Kandangan (ANTARA) - Ketua Pengurus Cabang Himpunan Mahasiswa Islam (HMI) Cabang Kandangan, Hulu Sungai Selatan (HSS), Nor Alia, menyampaikan pengesahan RUU KUHP menjadi Undang-Undang(UU) masih perlu dikritisi, agar sesuai pembentukannya untuk kepentingan masyarakat.
Ia mengatakan, pengesahan tersebut agar jangan sampai justru membatasi hak masyarakat dalam menyampaikan pendapat, kritik dan masukan untuk pemerintah.
"Menanggapi RUU KUHP kan sebenarnya sudah dari tahun 2019 telah menimbulkan pro kontra di kalangan mahasiswa, karena memang ada memuat pasal karet yang multi tafsir," katanya saat memberikan keterangan kepada ANTARA, Selasa (13/12).

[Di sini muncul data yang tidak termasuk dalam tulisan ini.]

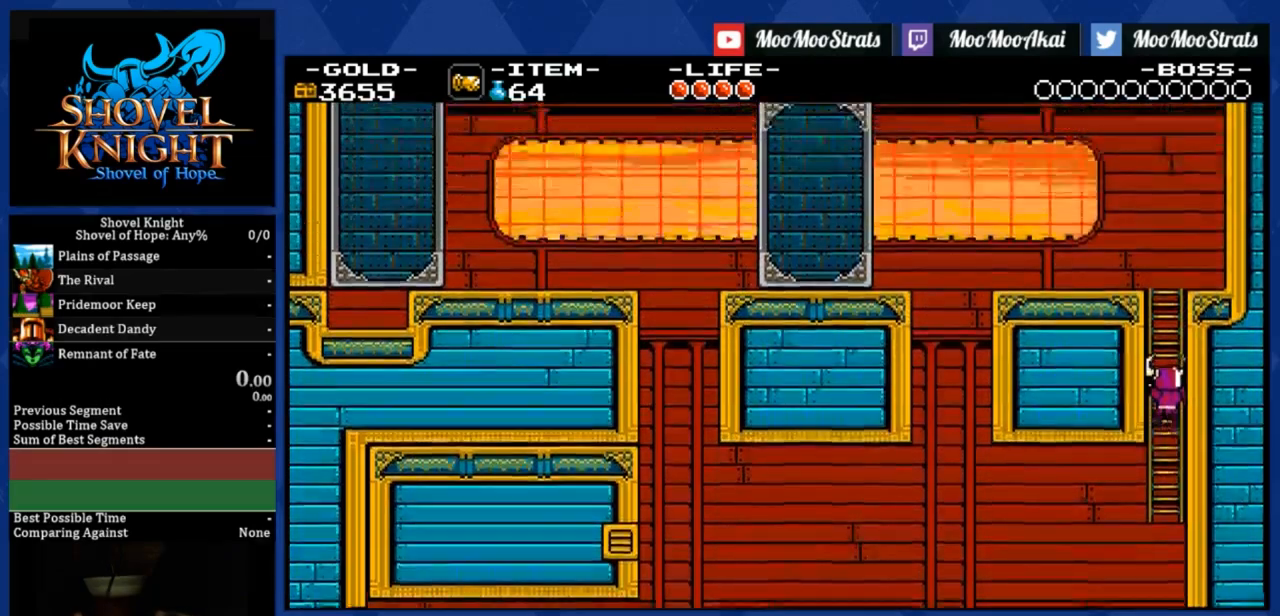
{"buttons": ["CROSS", "DPAD_UP", "DPAD_LEFT"], "right_stick": "center", "events": [[200, "CROSS", "down"], [250, "CROSS", "up"], [333, "CROSS", "down"], [417, "CROSS", "up"], [483, "CROSS", "down"]]}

Baca juga: Wabup HSS launching pemuda pelopor peduli stunting
Dijelaskan dia, ada kekhawatiran dengan pengesahan tersebut malah akan bisa merugikan mahasiswa, aktivitas HAM, jurnalis dan masyarakat pada umumnya yang menyuarakan kebenaran.
Alur pengesahannya pun pihaknya menganggap masih belum terbuka, terkait draft RUU KUHP bagaimana dan kapan disahkannya, namun tiba-tiba tanggal 6 Desember telah disahkan menjadi UU.

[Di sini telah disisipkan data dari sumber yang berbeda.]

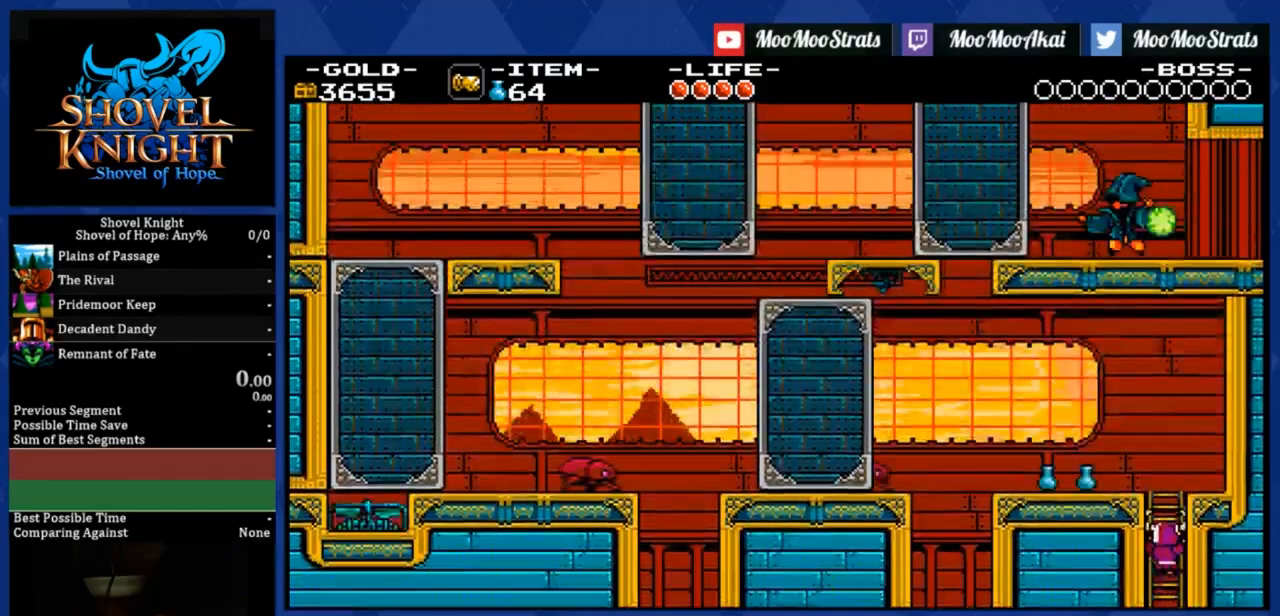
{"buttons": ["CROSS", "DPAD_UP", "DPAD_LEFT"], "right_stick": "center", "events": [[33, "CROSS", "up"], [100, "CROSS", "down"], [150, "CROSS", "up"], [250, "CROSS", "down"], [300, "CROSS", "up"], [383, "CROSS", "down"], [433, "CROSS", "up"], [500, "CROSS", "down"]]}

Ketika dilihat dari apa yang disahkan oleh pemerintah bersama DPR ditemukan masih ada pasal-pasal yang masih bermasalah, jadi pihaknya berkomitmen untuk mengawal agar UU di KUHP tersebut sesuai dengan misi pembentukannya.
Baca juga: Pengurus KAHMI dan FORHATI HSS periode 2022-2027 dilantik
"Setelah disahkan tidak bisa langsung diterapkan, namun akan efektif di tahun 2025 dan masih ada waktu bagi kita untuk mengkritisi. Jangan sampai membatasi kritik masyarakat dan tidak sejalan dengan semangat dekolonialisasi di dalamnya," katanya.
Pengesahan ini juga supaya tidak menjadikan lembaga-lembaga negara dan petinggi negara menjadi kebal hukum, tapi diharapkan memperkuat supremasi hukum dalam menegakkan keadilan.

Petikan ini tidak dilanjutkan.